Coming back from vacation a couple of years ago, my wife said something that gave me the chills. “Your board is too big. I don’t want to take it on vacation again.” Why did she make this soul-crushing pronouncement? She had just finished wrestling a bag from our van because the back hatch would barely open. You see, that’s what happens with a big paddleboard on the roof.
So, two things. First of all, she was right. Boards make traveling a royal pain. There was the reduced gas mileage, the roof noise, and worrying about theft. On the other hand, how could I go on vacation without a board? I mean seriously! No surfing? No exploring new waterways? No paddling with dolphins, or spotting sharks?
Then I got an idea. I have a paddle buddy in Cape Cod named Rick Weeks who has a terrific YouTube channel, with SUP reviews, tips, and surfing. (Totally check them out!) But my favorites are of him paddling the backwaters and shallows on his tiny Sunovas, for which he’s a rep.

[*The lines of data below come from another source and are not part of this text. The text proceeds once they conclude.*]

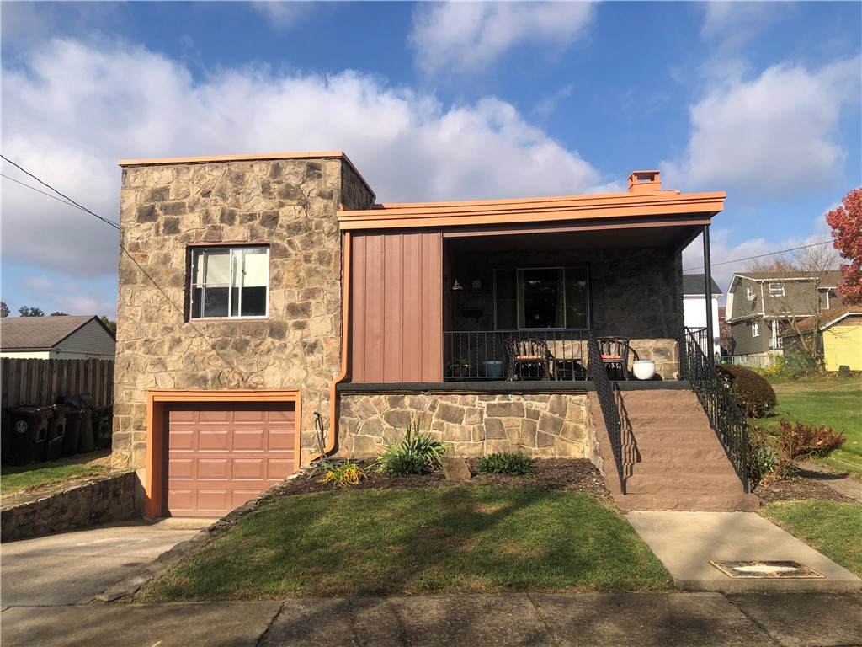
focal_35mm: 28
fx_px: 697
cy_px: 324
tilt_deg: +4.0
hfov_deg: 63.4
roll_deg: +0.8
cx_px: 431
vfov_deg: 49.7
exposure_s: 1/2114
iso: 20
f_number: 1.8
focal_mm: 3.99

A small board would address that transport problem. It would also be great for those few times I did hit the waves. That thinking brought me to Bic. I had always like their boards but only paddled one once, a 9’2” off Jacksonville Beach. That seemed like the right board to get. It’s funny how I’d spent my entire SUP experience on big boards: cruisers and all-arounds, so now it was time for something small, convenient, and light.
I ordered the 9’2” in Ace-Tec construction. The 2019 model is a mold Bic has been using for years. They’ve changed the color, graphics, and materials, but the shape is the same. (Ditto for their 10’6” and 11’6” surf models.) This shape might not be winning surf contests, but it’s a classic, perfect for a cruiser/occasional surfer like me. With two tie-downs in the front, it can take a water bottle or deck bag.
And what a pretty board this was. Bright red! The Ace-Tec build felt pretty durable but the 24 lbs felt like a feather compared to the Tough-Tec counterpart that weighs just under 30 lbs. For an expert, this might be heavy, but I’m not at a level where that makes a difference.
I wanted my first cruise to be a three mile loop, a course I’ve done dozens of times. A short run, but it would take me into the open river. That meant chop, currents and tide, pretty typical conditions. But when I stepped on the board for the cruise, the nose went down instantly, and I stumbled.. This felt completely different from any board I’d paddled. Maybe I’ll need to learn how to work this first?
I started with standing position. This board had a much smaller standing position than my others (which does seem kind of obvious). I had started out straddling the handle, but that submerged the tail. So I shuffled forward a little bit which evened things out.
I was also turning too much. No more long, deep strokes. Short strokes straight back from the nose worked much better. Four on a side then switch, with the blade always in front of my feet. After these adjustments I finished the loop without much trouble. Slowly, but without much trouble.
On my next run I replaced the 8” FCS fin with a 9” FCS. What a difference a fin makes! The four strokes each side turned into 6–8 strokes. A few days later I put bungies in the inserts and mounted my Seattle Sports Deck Bag. Now my Bic really was a micro cruiser! Of course it still had disadvantages. As I said, it was slow. The board like this really wants to surf over waves, not through them, so the small-period Hudson River chop was tricky. (Translate to English: I fell a lot.)
Even with these issues, I was onto something. I had a durable short-range tourer, a board I could teach from, and a great ride when finally I hit the waves. Not only that, it was easier to get off my roof and pack up, which meant more time on the water. I know this idea was kind of crazy. There are so many boards that are better at cruising than a Bic 9’2”, especially when you’re over its “suggested weight range”, but how many are so convenient? How many are this durable? And how many will keep both me and my wife happy?